Objetivo: Prosigue el relato del viaje a La Habana a partir de su última oración.

Fragmento del documento:
════
Por
Ramón Bueno Tizón
Sólo
una vez estuve en La Habana. Había viajado solo, con una
pequeña mochila, un par de mudas de ropa y la ilusión
de encontrar mulatas ardientes y solícitas, bailando guaguancó
o chachachá.
En
el Aeropuerto Internacional José Martí, un edificio
pequeño y vetusto, repleto de turistas italianos y españoles,
hice una de las doce o quince colas del control migratorio. Soporté
el bochorno del verano habanero y el cansancio del viaje a escalas
mientras avanzábamos a paso de procesión. Se demoraban
entre diez y veinte minutos por persona y en mi fila había
al menos quince turistas delante de mí.
Cuando
llegó mi turno, agobiado por el tedio y el calor, entregué
mi pasaporte y la tarjeta de visita a Cuba a la funcionaria o
policía de Migraciones que me tocó en suerte, una
morena de ojos verde mar.
Ella recibió mis documentos sin una sonrisa. Abrió
mi pasaporte y revisó cada una de las páginas. Se
detuvo por un instante en la visa estadounidense. Luego estudió
mi fotografía digital. Pude ver sus ojos verde mar escudriñando
mi rostro y comparándolo con el que aparecía en
la fotografía. Una y otra vez. Me pidió que me quitase
los lentes. Obedecí. Los ojos verde mar volvieron a verme
como si intentasen sorprender o descubrir a un impostor, volvieron
a compararme con el rostro de la fotografía del pasaporte.
¿Motivo del viaje?, preguntó. Vacaciones, respondí.
¿Cuánto tiempo se piensa quedar? Cuatro días.
¿Dónde se va a alojar? En el Hotel Meliá
Habana. ¿Puede enseñarme la reserva? Lo hice. Los
ojos verde mar me analizaron de nuevo. Luego selló unos
papeles mas no así el pasaporte y me devolvió mis
documentos. Bienvenido a Cuba, me dijo en forma glacial. Bienvenido
a la tierra de Fidel, pensé.
Durante el camino al hotel, luego de responderle a un policía
a la salida del aeropuerto las mismas preguntas que me hizo la
morena de los ojos verde mar, comencé a observar las consecuencias
de la Revolución.
Carretas
arrastradas por mulas, casuchas de madera y latón, niños
y adolescentes descalzos, con el torso desnudo,
vistiendo andrajos. Mientras me acercaba a la ciudad, el verde
del Caribe fue reemplazado por el pavimento y las primeras edificaciones.
════
Material extraído:
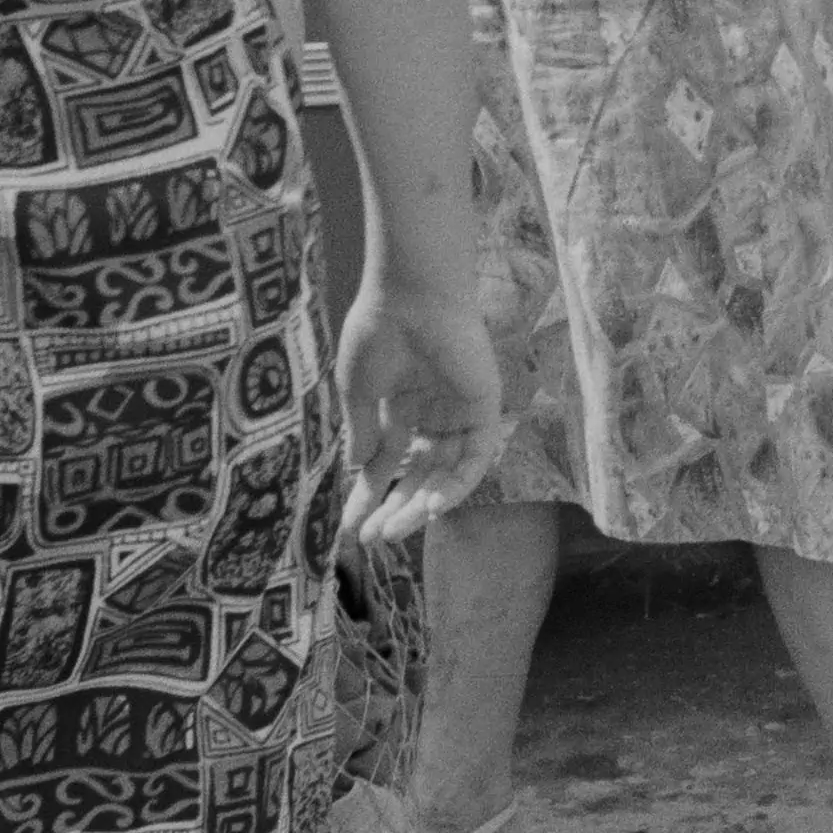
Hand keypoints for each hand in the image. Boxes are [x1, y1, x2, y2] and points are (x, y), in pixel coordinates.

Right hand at [338, 290, 505, 557]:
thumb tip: (359, 471)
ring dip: (418, 506)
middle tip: (369, 538)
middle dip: (392, 508)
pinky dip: (454, 486)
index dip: (367, 496)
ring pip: (442, 475)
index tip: (348, 527)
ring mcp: (458, 413)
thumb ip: (361, 431)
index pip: (386, 463)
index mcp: (400, 405)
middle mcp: (431, 413)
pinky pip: (474, 459)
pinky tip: (428, 508)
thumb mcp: (357, 388)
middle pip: (415, 476)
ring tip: (390, 531)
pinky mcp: (484, 408)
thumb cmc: (379, 330)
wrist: (411, 294)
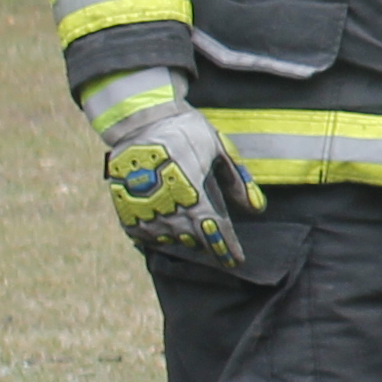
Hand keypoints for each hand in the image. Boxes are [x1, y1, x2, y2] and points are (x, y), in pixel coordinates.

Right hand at [84, 77, 258, 271]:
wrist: (140, 121)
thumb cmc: (185, 132)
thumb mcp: (219, 149)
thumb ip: (237, 181)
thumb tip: (256, 209)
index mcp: (193, 195)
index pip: (214, 232)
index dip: (226, 248)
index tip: (237, 260)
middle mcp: (167, 209)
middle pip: (192, 239)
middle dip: (208, 244)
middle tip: (220, 246)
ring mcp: (143, 211)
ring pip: (168, 238)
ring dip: (184, 239)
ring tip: (194, 235)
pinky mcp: (125, 208)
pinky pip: (143, 234)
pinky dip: (158, 236)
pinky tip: (168, 230)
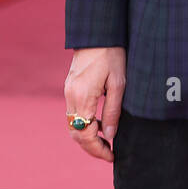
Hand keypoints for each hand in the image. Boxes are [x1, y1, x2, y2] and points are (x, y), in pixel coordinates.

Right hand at [64, 47, 125, 161]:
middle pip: (76, 134)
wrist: (97, 33)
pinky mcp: (69, 87)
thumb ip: (113, 110)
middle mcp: (71, 97)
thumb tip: (111, 135)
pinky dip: (84, 123)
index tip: (112, 156)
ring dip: (87, 136)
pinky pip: (74, 113)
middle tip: (109, 153)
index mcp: (83, 97)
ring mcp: (68, 92)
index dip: (98, 149)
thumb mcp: (119, 82)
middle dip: (92, 147)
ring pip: (73, 125)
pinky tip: (100, 123)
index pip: (85, 135)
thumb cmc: (112, 54)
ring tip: (107, 140)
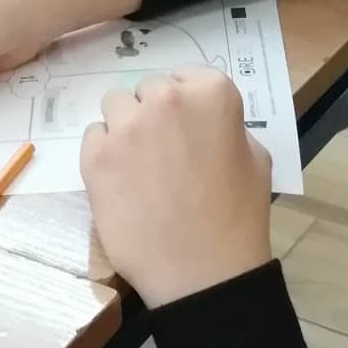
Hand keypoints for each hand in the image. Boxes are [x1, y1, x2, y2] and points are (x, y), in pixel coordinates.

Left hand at [81, 70, 272, 306]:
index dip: (185, 102)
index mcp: (212, 93)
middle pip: (147, 89)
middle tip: (163, 152)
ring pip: (115, 105)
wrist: (204, 271)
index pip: (186, 75)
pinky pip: (92, 136)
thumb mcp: (255, 158)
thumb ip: (226, 126)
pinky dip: (104, 153)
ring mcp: (127, 127)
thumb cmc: (238, 217)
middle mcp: (166, 99)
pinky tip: (121, 181)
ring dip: (125, 127)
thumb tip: (202, 121)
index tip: (187, 128)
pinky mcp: (95, 157)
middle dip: (154, 114)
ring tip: (138, 165)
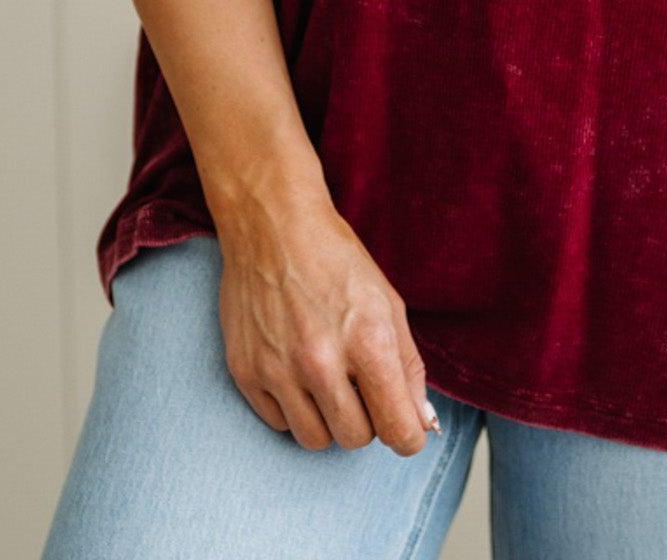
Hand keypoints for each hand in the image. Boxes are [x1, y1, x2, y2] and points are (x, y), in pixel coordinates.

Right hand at [213, 190, 438, 453]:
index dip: (408, 435)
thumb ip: (408, 367)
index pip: (397, 430)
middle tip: (360, 384)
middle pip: (356, 439)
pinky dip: (294, 408)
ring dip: (328, 419)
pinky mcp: (245, 372)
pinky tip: (296, 371)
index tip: (404, 426)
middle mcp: (321, 361)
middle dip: (366, 420)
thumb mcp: (388, 304)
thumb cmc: (337, 260)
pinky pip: (280, 424)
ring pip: (316, 440)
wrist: (272, 226)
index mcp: (367, 341)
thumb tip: (421, 422)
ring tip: (328, 379)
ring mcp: (278, 370)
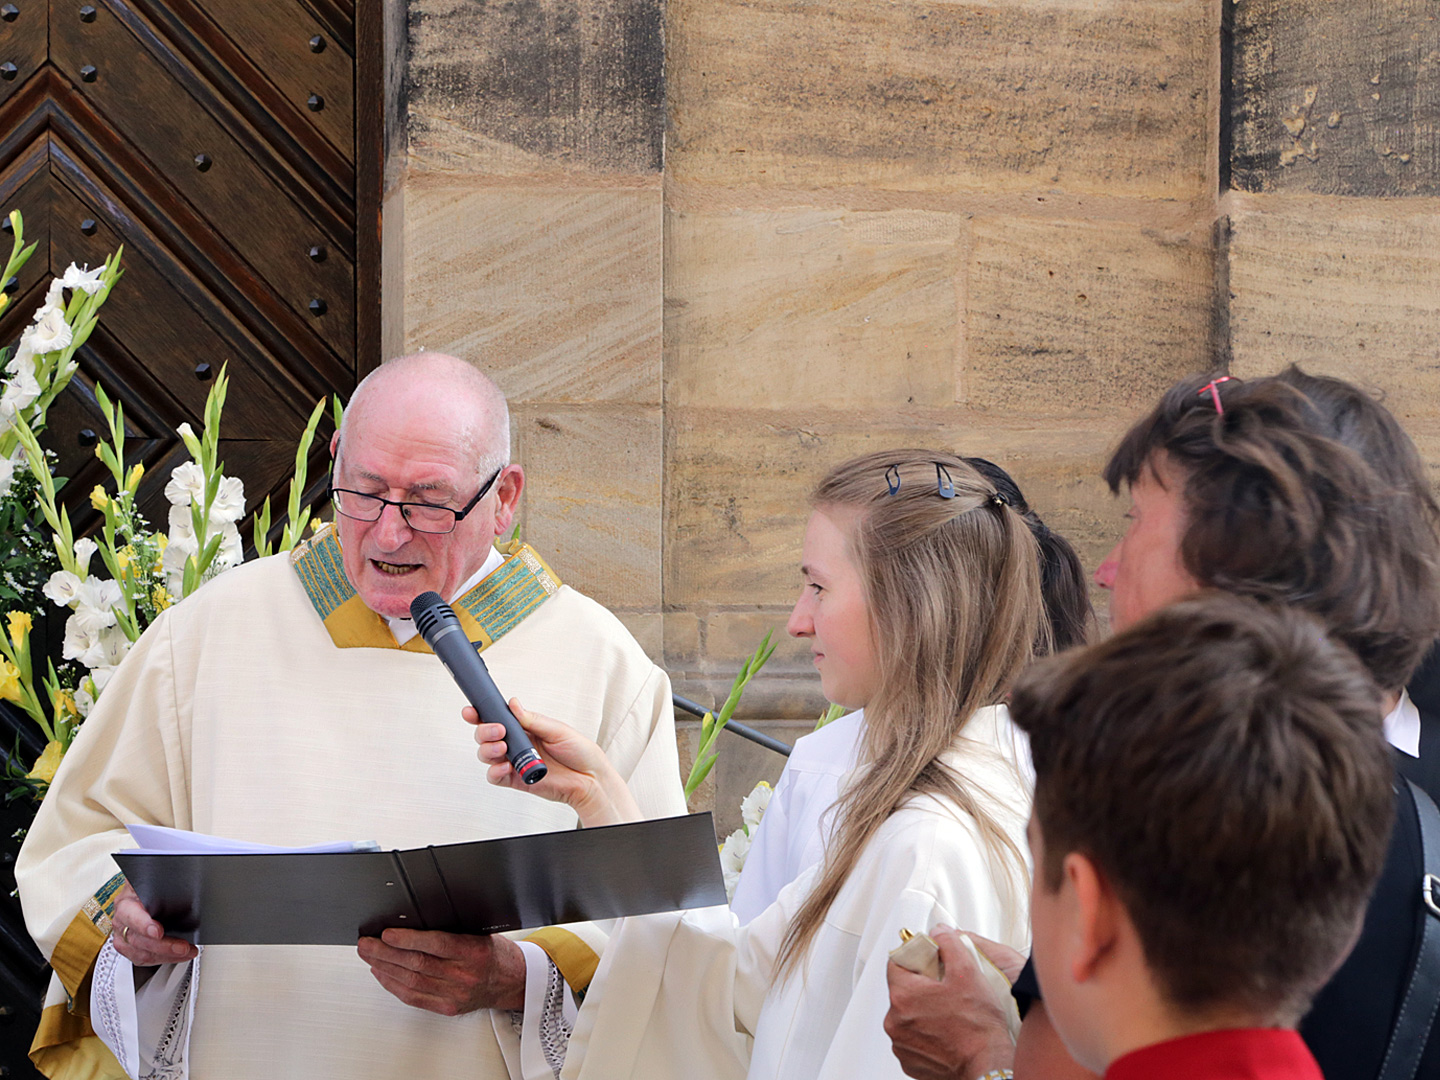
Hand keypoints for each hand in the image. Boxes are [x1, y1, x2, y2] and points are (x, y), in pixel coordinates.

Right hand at [110, 883, 198, 966]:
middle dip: (164, 946)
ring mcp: (123, 937)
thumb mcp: (151, 881)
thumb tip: (174, 881)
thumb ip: (159, 881)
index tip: (158, 931)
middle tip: (182, 946)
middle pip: (139, 940)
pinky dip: (163, 959)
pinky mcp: (129, 948)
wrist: (138, 894)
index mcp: (125, 903)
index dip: (144, 925)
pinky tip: (177, 955)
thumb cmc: (146, 888)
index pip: (131, 916)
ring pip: (141, 953)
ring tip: (187, 951)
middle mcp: (121, 922)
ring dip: (166, 955)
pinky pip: (143, 959)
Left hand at [357, 928, 526, 1014]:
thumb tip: (414, 921)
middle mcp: (463, 976)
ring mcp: (454, 994)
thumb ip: (451, 929)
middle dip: (386, 953)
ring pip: (411, 981)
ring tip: (369, 956)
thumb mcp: (480, 932)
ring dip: (385, 968)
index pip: (435, 945)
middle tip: (367, 944)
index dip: (407, 939)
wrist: (512, 981)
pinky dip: (393, 985)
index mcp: (473, 952)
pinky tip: (383, 974)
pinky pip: (414, 997)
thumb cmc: (495, 954)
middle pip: (417, 964)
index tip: (387, 933)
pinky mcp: (447, 1008)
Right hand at [465, 698, 640, 826]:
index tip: (472, 711)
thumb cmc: (579, 751)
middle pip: (486, 736)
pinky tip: (505, 767)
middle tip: (498, 730)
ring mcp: (515, 762)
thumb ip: (533, 720)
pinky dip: (495, 771)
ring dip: (488, 749)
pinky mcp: (516, 779)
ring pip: (486, 755)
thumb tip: (513, 704)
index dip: (480, 714)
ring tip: (502, 748)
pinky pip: (495, 776)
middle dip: (484, 731)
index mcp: (525, 727)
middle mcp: (517, 744)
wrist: (589, 778)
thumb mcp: (557, 730)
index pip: (497, 718)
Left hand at [885, 925, 1016, 1079]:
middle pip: (902, 989)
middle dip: (921, 986)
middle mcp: (895, 1021)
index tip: (929, 961)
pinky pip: (912, 1037)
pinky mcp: (909, 1061)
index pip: (896, 962)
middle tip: (944, 989)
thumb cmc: (978, 1026)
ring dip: (922, 1010)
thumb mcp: (967, 972)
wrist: (987, 1066)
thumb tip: (939, 932)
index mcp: (903, 995)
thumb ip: (949, 944)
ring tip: (948, 1013)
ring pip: (906, 1014)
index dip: (915, 958)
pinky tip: (945, 1031)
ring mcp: (900, 1043)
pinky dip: (924, 1033)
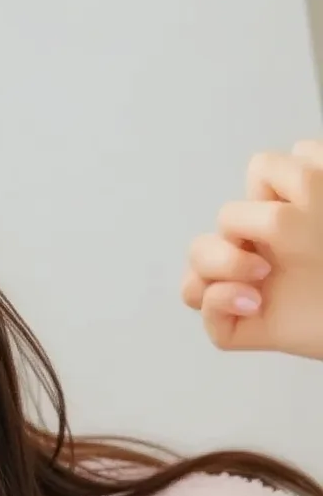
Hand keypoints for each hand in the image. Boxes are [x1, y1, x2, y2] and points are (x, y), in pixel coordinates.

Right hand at [182, 140, 322, 358]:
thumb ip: (297, 178)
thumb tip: (285, 165)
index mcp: (297, 210)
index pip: (256, 179)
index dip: (264, 188)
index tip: (290, 202)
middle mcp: (273, 247)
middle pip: (220, 223)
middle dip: (236, 230)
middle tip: (273, 248)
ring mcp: (256, 288)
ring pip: (198, 265)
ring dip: (219, 262)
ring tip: (261, 275)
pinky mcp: (250, 329)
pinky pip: (209, 320)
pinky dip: (218, 305)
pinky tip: (255, 304)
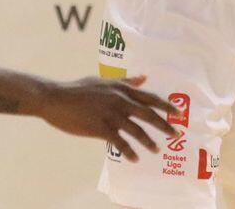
════
Respuesta:
Corroída por la brisa del mar, La Habana parece una ciudad
en ruinas, despostillada y desconchabada, de un color indefinido
y uniforme. Me dio la impresión de que La Habana no hubiese
sido pintada ni refaccionada desde hacía más de
cuarenta años. Como si el mar la hubiese cubierto y al
retirarse la hubiese abandonado a la intemperie y a su suerte.
El Meliá Habana es un cinco estrellas ubicado en Miramar,
al oeste de la ciudad, una zona de casas antiguas y ostentosas
y modernos hoteles de lujo. Me sorprendió ver autos europeos
de modelos recientes estacionados frente a los hoteles o recorriendo
Miramar. El hotel lo tenía todo. Aire acondicionado, ascensores,
restaurantes buffet, bar inglés, televisión por
cable, Internet, una piscina con palmeras, terminales de tarjetas
de crédito (siempre que no fuesen de bancos americanos).
Mi habitación tenía una terraza desde la que podía
ver el Estrecho de Florida, tomándome una Coca Cola. Esto
no es Cuba, me dije. Al día siguiente cogí mi mochila
y le pedí a un taxista que me llevara a una casa particular.
Las llaman así, casas particulares. Son viviendas autorizadas
por el régimen para prestar servicios de hospedaje a turistas
y extranjeros. Llegamos a una casa ubicada en el barrio del Vedado,
la zona de la clase media habanera. La familia entera salió
a recibirme. El dueño de casa, un cubano cuarentón
y en camiseta me mostró el tercer piso que arrendaba a
veinticinco dólares por noche. Tenía baño,
cocina y una terraza amplia para fumar habanos. Acepté.
Dejé mis cosas y salí a pasear.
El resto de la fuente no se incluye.